The withdrawal of ECB liquidity measures tomorrow has raised some worries about the ability of European banks to find that funding elsewhere, and the European equivalent of the Libor rate, called Euribor, has risen to a nine month high as a result, which is still only 0.761% for three month borrowing. The worries over the banks potential funding gap has led the Euro lower, it slipped down over a cent against the Dollar, and allowed the Pound to extend its gains above 1.23 against the single currency.

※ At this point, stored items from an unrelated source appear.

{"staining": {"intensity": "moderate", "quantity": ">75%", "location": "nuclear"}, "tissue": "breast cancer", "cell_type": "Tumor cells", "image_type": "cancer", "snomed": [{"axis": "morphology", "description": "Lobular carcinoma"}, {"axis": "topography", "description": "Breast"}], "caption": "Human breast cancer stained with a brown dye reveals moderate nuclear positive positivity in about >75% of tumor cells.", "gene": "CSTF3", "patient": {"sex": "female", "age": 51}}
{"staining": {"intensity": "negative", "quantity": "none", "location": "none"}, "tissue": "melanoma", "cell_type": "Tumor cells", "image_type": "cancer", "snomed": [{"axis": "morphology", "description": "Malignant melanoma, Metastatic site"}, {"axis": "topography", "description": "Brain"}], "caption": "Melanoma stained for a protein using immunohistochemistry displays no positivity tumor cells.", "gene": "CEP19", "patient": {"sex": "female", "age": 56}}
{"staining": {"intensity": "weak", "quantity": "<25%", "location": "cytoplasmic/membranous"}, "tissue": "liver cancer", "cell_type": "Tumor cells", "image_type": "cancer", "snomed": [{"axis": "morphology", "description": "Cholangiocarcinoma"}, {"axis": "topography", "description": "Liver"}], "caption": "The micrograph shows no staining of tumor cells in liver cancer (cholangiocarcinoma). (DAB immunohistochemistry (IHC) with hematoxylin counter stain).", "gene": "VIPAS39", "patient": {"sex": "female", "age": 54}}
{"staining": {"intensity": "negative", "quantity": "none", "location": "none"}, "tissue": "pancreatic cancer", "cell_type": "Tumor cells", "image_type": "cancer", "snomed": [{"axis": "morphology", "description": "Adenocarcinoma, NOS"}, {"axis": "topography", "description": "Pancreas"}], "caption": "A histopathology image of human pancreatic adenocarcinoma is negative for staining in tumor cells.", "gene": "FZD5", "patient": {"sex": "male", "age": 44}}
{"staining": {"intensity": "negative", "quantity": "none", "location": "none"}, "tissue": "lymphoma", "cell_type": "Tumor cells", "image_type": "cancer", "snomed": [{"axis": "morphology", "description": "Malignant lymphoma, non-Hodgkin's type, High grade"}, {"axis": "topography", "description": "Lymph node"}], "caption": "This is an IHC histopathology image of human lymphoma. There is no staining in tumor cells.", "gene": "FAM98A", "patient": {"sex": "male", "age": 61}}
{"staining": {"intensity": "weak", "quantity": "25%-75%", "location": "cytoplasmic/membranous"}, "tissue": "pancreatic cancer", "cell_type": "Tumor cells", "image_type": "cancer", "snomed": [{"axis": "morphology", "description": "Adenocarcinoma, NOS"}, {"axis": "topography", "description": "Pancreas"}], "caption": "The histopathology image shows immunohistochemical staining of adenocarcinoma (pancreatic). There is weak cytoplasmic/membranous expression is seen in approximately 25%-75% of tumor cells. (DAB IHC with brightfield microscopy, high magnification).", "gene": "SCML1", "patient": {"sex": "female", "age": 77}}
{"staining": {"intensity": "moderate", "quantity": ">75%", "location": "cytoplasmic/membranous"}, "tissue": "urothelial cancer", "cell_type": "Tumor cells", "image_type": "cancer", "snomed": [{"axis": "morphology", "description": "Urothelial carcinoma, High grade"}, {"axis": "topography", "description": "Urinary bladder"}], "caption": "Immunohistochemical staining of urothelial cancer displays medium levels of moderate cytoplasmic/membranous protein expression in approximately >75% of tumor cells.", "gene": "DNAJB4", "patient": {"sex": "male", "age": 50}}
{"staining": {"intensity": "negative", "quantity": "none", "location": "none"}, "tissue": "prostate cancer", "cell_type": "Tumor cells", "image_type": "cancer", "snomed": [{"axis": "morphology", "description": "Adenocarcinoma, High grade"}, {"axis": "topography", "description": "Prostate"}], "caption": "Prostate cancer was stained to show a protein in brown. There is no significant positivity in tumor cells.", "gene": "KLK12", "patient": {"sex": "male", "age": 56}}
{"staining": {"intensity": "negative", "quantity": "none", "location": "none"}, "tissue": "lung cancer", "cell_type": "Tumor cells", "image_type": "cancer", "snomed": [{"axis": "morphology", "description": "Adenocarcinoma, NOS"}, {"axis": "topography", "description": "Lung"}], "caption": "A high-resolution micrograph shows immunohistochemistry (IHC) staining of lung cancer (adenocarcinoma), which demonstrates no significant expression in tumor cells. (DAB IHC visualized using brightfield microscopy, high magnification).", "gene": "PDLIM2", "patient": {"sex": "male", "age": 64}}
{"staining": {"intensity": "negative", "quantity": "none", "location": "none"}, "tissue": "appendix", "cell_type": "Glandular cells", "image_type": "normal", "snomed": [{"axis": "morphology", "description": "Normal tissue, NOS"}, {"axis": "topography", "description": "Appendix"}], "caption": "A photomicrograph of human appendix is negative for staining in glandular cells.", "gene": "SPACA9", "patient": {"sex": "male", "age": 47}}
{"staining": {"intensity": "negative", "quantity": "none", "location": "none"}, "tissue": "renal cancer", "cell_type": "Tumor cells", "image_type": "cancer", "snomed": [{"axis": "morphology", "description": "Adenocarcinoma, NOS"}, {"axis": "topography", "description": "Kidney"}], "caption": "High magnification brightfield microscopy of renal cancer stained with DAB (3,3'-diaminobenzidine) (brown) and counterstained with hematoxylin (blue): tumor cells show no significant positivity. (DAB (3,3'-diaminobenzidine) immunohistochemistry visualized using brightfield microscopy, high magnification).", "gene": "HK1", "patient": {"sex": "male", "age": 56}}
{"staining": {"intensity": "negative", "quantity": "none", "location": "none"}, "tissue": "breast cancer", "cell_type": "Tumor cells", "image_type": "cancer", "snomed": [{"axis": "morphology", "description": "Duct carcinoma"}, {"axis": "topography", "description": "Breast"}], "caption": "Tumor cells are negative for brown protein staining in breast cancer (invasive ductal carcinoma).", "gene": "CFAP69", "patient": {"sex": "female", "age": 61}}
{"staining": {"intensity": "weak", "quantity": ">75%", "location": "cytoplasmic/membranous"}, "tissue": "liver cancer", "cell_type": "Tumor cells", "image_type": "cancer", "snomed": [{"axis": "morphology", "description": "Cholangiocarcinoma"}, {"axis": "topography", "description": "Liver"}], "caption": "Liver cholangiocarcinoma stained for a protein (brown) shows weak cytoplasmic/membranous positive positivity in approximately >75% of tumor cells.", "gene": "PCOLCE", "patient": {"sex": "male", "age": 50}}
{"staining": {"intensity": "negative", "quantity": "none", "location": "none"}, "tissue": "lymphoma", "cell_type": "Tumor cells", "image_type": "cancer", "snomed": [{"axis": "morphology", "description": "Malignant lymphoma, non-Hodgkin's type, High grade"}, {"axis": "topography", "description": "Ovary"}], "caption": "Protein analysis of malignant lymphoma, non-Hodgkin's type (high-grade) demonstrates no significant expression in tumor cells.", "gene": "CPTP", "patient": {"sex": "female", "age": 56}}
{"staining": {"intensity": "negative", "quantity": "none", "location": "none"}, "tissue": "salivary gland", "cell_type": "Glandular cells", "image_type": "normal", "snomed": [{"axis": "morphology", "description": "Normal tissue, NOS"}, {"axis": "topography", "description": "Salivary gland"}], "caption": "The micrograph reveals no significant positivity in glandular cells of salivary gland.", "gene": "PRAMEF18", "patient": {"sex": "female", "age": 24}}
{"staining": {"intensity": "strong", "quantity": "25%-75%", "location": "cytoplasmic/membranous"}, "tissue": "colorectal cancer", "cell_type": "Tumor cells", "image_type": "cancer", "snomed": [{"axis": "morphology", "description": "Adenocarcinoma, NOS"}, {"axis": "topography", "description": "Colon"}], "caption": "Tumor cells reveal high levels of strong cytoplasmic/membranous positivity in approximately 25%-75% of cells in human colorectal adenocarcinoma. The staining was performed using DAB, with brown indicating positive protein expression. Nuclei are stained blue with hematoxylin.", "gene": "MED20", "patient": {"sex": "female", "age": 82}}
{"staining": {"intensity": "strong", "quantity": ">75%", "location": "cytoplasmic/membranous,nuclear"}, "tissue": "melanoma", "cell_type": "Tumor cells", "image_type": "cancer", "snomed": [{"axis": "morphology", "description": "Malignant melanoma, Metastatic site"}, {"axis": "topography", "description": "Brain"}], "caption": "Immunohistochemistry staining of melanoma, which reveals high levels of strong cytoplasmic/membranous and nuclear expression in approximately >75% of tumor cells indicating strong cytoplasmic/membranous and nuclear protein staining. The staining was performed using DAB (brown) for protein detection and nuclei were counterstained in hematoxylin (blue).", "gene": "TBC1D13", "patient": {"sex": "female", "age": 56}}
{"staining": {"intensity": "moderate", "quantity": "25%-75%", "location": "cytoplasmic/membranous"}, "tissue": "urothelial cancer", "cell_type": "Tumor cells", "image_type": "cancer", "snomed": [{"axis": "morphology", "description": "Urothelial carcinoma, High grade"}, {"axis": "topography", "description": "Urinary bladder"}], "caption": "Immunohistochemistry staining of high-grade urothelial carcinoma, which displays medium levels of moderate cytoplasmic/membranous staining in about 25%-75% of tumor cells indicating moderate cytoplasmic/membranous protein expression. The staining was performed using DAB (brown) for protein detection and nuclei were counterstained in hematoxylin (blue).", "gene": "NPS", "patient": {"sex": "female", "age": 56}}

Over in the US the main shock was the terrible consumer confidence figures, the index of which was expected to remain steady around 62.5, but actually fell to 52.9. As mentioned in recent notes the US consumer may be less important for global growth than in the past, but they are still an important driver for growth, and signs that the consumers may be tightening their belts is not well received by the markets. The news managed to strengthen the Dollar as investors sought the currency as a safe haven and stopped the Pound’s rally, which had managed to break through 1.51 before falling over half a cent.
We were due the final revision to UK GDP today, but the ONS has delayed the release for roughly two weeks due to ‘potential errors in some of the detailed figures’, so we will have to be content with just the current account and business investment numbers for the UK today. Eurozone CPI is expected to stay at moderate levels around 1.5%, while the ADP employment figures, which are used as a indicator of Friday’s non-farm payrolls, is expected to show rise of 60k, indicating some recovery. There are already signs of some fight back from yesterday’s bout of panic, and this might help keep Sterling supported throughout the day.